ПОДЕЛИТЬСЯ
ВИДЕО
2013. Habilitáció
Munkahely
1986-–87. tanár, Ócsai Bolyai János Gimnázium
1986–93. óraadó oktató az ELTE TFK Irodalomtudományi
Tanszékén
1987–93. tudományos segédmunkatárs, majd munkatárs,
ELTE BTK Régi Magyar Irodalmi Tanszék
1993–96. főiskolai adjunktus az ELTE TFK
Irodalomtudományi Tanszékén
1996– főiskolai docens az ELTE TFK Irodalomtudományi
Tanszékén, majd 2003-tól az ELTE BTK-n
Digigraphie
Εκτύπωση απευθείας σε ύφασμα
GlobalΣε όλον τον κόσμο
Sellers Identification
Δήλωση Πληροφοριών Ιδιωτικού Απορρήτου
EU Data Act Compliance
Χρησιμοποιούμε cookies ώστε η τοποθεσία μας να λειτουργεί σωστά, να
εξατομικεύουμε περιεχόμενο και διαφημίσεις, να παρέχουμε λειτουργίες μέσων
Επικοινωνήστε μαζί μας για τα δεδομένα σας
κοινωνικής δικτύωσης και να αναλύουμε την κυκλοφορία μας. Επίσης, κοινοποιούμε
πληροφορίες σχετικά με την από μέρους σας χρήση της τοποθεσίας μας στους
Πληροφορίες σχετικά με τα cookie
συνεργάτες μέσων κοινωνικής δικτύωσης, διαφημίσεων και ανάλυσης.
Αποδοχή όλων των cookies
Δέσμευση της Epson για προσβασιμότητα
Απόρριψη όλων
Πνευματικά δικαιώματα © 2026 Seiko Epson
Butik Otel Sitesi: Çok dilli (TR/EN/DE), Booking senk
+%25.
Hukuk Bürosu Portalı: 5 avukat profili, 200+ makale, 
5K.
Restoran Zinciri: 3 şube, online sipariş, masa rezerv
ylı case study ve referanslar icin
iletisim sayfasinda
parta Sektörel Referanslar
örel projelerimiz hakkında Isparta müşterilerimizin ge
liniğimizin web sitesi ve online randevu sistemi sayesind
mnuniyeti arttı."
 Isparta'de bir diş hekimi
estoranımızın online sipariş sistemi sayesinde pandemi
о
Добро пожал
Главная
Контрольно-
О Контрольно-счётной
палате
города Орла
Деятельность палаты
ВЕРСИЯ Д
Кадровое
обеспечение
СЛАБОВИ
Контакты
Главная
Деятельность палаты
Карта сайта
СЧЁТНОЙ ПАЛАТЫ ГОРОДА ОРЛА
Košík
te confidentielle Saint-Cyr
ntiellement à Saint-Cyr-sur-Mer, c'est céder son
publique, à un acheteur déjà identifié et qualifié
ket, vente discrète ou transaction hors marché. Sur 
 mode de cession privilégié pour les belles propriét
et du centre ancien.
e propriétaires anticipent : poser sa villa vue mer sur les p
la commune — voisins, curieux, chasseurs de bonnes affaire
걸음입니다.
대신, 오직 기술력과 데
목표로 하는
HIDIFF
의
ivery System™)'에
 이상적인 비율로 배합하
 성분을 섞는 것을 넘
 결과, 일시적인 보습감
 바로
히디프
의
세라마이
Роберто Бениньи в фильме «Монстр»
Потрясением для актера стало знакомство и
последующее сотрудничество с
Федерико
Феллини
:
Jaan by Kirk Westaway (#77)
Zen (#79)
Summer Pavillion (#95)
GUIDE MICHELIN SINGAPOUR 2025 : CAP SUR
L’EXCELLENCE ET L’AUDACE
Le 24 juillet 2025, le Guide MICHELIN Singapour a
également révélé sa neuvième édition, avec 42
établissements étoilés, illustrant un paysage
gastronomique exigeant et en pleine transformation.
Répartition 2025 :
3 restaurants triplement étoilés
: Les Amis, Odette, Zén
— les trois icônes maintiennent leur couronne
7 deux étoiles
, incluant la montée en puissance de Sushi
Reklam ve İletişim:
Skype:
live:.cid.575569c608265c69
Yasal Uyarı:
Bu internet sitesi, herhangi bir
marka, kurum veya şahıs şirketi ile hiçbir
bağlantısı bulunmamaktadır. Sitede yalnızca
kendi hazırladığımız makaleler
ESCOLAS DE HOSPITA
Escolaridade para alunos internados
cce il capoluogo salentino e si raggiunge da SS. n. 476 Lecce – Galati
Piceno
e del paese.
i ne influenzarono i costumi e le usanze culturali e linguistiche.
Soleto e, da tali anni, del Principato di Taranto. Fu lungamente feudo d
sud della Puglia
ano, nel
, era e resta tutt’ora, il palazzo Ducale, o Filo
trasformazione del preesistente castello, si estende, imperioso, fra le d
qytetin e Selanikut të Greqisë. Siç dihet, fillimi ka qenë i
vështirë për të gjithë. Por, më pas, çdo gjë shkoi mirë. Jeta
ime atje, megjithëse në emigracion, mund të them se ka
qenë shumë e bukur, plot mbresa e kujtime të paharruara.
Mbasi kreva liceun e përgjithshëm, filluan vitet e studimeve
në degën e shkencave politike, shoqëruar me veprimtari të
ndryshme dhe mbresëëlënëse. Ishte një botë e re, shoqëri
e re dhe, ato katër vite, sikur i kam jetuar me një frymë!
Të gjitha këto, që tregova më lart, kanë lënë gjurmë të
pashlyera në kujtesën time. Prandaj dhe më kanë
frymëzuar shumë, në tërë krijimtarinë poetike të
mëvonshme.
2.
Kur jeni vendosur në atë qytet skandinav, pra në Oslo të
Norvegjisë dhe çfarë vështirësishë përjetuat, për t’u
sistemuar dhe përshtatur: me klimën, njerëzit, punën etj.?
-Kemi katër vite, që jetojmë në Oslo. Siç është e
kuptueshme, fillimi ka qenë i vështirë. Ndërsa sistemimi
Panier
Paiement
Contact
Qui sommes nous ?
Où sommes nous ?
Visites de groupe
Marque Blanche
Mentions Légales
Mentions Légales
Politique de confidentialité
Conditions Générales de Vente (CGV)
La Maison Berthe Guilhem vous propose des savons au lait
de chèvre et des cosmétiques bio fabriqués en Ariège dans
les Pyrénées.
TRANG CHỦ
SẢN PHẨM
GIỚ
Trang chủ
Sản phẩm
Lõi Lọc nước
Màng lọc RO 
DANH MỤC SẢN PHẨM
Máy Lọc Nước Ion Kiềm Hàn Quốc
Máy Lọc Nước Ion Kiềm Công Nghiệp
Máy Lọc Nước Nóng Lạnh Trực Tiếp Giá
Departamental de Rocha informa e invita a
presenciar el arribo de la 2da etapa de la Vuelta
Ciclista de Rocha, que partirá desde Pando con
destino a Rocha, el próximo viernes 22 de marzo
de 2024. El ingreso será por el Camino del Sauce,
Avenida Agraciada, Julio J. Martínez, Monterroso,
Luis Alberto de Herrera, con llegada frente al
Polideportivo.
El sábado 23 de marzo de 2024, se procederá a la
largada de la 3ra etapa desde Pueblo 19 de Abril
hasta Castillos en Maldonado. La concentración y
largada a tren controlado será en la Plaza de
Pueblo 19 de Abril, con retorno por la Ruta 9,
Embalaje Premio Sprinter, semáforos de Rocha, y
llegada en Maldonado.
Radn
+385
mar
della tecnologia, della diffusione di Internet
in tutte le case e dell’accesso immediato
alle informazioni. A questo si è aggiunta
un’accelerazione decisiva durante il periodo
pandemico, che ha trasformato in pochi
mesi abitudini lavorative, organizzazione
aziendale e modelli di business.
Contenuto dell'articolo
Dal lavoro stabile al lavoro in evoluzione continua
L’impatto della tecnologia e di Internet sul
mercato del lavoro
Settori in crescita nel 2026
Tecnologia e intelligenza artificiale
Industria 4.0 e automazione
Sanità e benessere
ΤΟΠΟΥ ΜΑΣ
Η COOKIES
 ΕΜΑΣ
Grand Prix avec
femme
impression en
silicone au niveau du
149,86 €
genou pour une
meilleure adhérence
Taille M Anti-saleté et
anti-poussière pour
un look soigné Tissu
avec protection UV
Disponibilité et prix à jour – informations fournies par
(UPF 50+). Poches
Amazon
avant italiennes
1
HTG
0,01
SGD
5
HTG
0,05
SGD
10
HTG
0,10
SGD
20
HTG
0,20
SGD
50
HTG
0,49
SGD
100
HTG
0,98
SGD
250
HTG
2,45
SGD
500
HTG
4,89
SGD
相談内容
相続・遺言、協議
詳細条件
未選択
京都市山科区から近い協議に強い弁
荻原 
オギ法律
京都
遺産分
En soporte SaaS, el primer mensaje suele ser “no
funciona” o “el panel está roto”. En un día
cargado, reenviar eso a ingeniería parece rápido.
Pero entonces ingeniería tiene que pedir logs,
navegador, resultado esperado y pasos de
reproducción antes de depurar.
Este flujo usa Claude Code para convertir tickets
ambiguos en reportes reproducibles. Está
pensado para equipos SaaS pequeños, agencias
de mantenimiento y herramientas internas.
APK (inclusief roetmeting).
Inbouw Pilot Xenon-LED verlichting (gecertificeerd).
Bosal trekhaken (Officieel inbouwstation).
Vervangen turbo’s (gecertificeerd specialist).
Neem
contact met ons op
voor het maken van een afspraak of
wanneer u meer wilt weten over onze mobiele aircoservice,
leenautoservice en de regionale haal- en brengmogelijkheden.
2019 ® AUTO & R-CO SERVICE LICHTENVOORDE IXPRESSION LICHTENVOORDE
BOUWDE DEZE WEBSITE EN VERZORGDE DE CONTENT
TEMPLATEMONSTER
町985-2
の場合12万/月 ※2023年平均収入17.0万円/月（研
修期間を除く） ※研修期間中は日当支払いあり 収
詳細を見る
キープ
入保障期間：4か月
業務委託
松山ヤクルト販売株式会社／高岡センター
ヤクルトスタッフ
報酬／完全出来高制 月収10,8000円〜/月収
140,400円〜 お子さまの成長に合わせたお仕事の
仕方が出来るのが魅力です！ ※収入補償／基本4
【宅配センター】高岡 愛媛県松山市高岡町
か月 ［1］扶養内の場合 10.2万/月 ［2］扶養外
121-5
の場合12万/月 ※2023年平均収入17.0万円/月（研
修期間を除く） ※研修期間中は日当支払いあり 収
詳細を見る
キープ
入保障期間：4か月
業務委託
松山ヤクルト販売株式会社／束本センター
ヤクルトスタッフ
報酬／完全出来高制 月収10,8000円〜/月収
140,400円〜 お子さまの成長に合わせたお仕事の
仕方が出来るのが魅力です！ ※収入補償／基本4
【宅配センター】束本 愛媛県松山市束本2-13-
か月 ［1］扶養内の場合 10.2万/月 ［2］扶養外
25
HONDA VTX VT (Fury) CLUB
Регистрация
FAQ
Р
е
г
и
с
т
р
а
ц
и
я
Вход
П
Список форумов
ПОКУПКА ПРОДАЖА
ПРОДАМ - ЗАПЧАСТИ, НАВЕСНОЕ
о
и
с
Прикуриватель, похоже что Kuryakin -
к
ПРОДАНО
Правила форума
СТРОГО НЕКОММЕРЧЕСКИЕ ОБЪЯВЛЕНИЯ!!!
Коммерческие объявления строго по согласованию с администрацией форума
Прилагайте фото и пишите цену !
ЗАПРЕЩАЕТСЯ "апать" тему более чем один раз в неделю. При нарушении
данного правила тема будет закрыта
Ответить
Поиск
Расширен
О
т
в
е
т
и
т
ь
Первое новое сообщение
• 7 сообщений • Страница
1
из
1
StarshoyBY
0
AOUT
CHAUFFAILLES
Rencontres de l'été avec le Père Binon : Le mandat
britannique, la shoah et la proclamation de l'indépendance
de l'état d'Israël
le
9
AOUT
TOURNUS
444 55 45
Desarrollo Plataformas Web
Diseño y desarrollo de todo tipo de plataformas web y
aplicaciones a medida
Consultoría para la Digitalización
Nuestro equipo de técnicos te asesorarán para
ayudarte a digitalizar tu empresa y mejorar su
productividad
+-------+
_WHAT YOU WILL DO:_ Show each line of the material that includes the word "Oslo".

_RESPONSE AREA:_
Kur jeni vendosur në atë qytet skandinav, pra në Oslo të
-Kemi katër vite, që jetojmë në Oslo. Siç është e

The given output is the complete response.